Another difference between our study and others is that we have found identifying predictors of mortality in colorectal cancer is the follow-up period. Most other studies have chosen shorter follow-up periods, and only Hessman et al. [10] presented data for 5 years after the surgery. That is, our study provides mortality prediction information on a relatively long follow-up period.

This study presents some strengths that should be highlighted. First of all, it is a large prospective cohort study, with 18 participating hospitals, which ensures more variability. Notably, the main studies we have mentioned in comparisons with our results were all retrospective. Second, this cohort has been followed for 5 years, which is a considerably long period that allows observing the evolution of these patients and detecting other factors that influence mortality, in addition to those more directly related to the surgery. Third, we have identified common variables on which data can be obtained easily as predictors of mortality, and these have been combined into single scores, providing information on patient prognosis, which could help in the decision-making process regarding treatment and/or follow-up. Finally, most previous studies focused on the prediction of mortality from colorectal cancer in older patients have used multivariable models, but have not explored other ways of analysing, interpreting, and presenting the data. In our study, we have developed a risk score, which could help clinicians interpret the data more easily. Only Heriot et al. [7] conducted this kind of analysis, and they followed patients until just 30 days after surgery, not considering longer-term factors.

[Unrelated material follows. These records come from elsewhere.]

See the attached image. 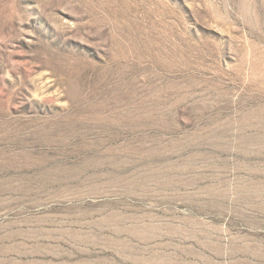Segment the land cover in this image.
<instances>
[{
    "label": "rangeland",
    "instance_id": "rangeland-1",
    "mask_svg": "<svg viewBox=\"0 0 264 264\" xmlns=\"http://www.w3.org/2000/svg\"><path fill=\"white\" fill-rule=\"evenodd\" d=\"M0 264H264V0H0Z\"/></svg>",
    "mask_w": 264,
    "mask_h": 264
}]
</instances>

On the other hand, we should also recognise some limitations of our research. First, as in any prospective study, missing data is a source of bias. We attempted to reduce this bias by training the reviewers in each centre, to strengthen consistency in the collection of the information. Secondly, we have presented the results together for colon and rectal cancer, despite some authors having pointed out special features of these types of cancer that make them suitable for separate analysis [34, 35]. Most of the studies we have found in the literature present results for colorectal cancer, and as do some of the reviews and reports that study these types of cancer in older patients [4]. Besides, we have not found significant differences in our results when considering cancer localisation. Future studies should investigate this issue, with larger sample sizes and multicentre approaches, seeking to obtain more generalizable data. Finally, an external validation would help confirming the robustness of the risk models that have been developed.

Conclusions

The risk scores developed could be easily employed by clinicians as prediction rules helping the decision-making process following at long term older colorectal cancer patients as they contain important information that could condition decisions that need to be made at that point regarding, for example, which treatments to administer and when to follow these patients in order to reduce mortality.